Keywords: Patient-Centered Care, Consultation, Satisfaction, Medical Professionalism
INTRODUCTION
The “establishment of a healthcare delivery system” and “strengthening of national health insurance coverage,” are unsolved problems of the healthcare system in Korea. According to World Health Organization (WHO), referral hospitals, categorized as tertiary care facilities, are responsible for treatment, education, and research.
1 Additionally, WHO emphasizes the role of referral hospitals in providing highly specialized treatment for rare, serious, and non-curable diseases.
The average consultation time per person at general hospitals in Korea is between 6.2 to 7.4 minutes.
2 In contrast, while the average consultation time per person varied substantially across hospitals in the United States, it was more than 20 minutes, with only 6% of the physicians spending less than 9 minutes with patients.
3 As the volume of patients in primary care rises, the quality of care declines.
4 Accordingly, the United States has adopted a performance-based pay system to increase consultation time, and thus, quality of care.

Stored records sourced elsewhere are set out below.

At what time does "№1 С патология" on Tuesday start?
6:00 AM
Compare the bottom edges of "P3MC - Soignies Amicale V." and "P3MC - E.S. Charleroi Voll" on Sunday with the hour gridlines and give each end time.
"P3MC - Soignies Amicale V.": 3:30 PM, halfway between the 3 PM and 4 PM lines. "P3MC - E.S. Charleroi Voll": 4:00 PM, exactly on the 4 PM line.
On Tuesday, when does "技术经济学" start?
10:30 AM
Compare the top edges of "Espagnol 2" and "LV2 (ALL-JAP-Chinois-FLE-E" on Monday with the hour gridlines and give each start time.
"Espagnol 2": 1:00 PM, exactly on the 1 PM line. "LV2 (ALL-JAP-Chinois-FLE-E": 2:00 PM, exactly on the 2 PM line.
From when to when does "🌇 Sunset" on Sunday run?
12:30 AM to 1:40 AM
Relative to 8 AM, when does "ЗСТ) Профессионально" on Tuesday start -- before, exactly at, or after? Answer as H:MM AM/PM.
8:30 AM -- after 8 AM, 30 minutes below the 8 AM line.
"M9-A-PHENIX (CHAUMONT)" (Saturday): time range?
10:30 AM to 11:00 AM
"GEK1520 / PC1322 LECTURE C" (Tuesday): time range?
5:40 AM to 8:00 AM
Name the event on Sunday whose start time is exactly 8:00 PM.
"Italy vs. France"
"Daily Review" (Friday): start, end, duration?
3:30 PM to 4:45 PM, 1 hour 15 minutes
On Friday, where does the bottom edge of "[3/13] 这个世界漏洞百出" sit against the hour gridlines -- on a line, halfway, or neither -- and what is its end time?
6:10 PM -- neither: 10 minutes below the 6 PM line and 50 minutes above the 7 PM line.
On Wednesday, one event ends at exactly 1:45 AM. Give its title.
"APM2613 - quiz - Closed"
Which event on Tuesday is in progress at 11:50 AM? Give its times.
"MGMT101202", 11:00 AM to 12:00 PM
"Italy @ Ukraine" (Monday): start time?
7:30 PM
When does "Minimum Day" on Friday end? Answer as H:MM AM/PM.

5 We speculate that the insufficient consultation time in Korea is due to high demands on physicians' time, where they may have to treat 20–60 patients (sometimes more than 100 patients) in a single session. In Korea, short consultation time in tertiary hospitals is attributed to 1) low reimbursement rate and the fee-for-service system, 2) patients' preference for a tertiary hospital, and 3) lack of gate-keeping or a referral system.
Meanwhile, evaluation of the quality of clinical care based on patients' experience is a relatively recent phenomenon.
6 Patient-centered care (PCC) focuses on the individuality of a patient's values and beliefs during interactions with their physician. Previous studies have found that PCC cultivates patient satisfaction and improves the quality of care and nursing.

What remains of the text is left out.